From a classical Christian theological perspective faith and learning are not two streams that merge and lead to God. Faith is rather the beginning and end of learning, as it is of wonder, love, and praise. 

One reason that the United Methodist Church, and indeed all mainline denominations, have such internal strife is that our public discourse, in this case a hymn, represents a subtle but obvious undermining of classical Christian theology around the relationship of faith and learning.

And in that respect it, and others like it, are political. They promote an understanding of the relationship between faith and human intellectual activity that favors one particular side of any number of consequential debates about human ethics.

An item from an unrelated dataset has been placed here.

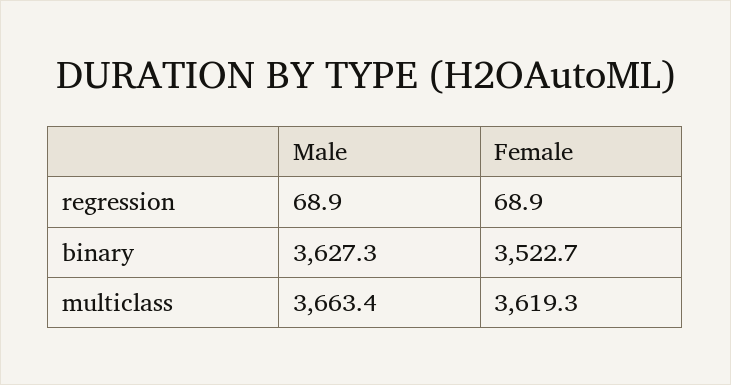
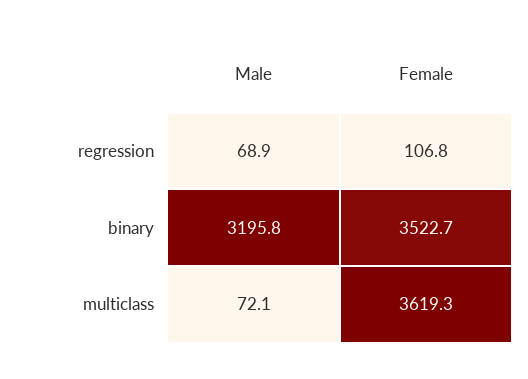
Female, regression: 68.9 -> 106.8
Male, binary: 3627.3 -> 3195.8
Male, multiclass: 3663.4 -> 72.1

Since John Wesley’s time United Methodists have been known for singing their theology. I fear we are now singing our theological conflicts.


Praise the source of faith and learning, that has sparked and stoked the mind, with a passion for discerning, how the world has been designed.

Let the sense of wonder flowing, from the wonders we survey, keep our faith forever growing, and renew our need to pray.

God of wisdom we acknowledge, that our science and our art, and the breadth of human knowledge, only partial truth impart.

Far beyond our calculation, lies a depth we cannot sound, where your purpose for creation, and the pulse of life are found.

May our faith redeem the blunder, of believing that our thought, has displaced the grounds for wonder, which the ancient prophets taught.

May our learning curb the error, which unthinking faith can breed, lest we justify some terror, with an antiquated creed.

As two currents in a river, fight each other’s undertow, till converging they deliver, one coherent steady flow,

Blend, O God, our faith and learning, till they carve a single course, till they join as one, returning, praise and thanks to you, the Source.